Directive:
Which lines in the records below contain the word "komuś"? Report each of them.

Working data below:

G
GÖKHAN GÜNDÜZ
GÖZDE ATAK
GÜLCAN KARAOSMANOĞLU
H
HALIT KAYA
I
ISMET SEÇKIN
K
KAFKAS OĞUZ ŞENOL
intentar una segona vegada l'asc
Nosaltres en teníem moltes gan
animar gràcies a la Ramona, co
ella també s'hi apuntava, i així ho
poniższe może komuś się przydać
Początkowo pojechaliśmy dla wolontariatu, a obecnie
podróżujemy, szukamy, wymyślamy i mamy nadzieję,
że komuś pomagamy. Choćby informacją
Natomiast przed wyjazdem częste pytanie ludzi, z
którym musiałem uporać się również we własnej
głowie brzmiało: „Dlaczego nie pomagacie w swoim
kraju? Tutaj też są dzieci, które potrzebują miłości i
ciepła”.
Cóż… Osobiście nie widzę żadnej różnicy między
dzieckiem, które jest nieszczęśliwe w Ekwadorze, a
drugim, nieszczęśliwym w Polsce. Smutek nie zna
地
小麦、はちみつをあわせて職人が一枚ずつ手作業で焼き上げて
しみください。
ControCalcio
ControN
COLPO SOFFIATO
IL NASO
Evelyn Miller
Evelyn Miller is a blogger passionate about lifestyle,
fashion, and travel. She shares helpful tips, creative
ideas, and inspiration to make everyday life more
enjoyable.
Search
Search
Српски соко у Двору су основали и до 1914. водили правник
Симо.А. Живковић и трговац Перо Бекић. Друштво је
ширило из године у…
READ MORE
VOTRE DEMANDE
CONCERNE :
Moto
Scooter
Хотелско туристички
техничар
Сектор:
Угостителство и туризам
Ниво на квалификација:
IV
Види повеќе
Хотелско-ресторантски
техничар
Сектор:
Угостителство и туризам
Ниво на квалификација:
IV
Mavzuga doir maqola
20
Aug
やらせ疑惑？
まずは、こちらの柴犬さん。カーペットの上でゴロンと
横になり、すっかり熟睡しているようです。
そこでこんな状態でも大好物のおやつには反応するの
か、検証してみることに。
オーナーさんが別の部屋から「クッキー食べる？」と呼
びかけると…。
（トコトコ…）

End of Working data.

Answer section:
poniższe może komuś się przydać
że komuś pomagamy. Choćby informacją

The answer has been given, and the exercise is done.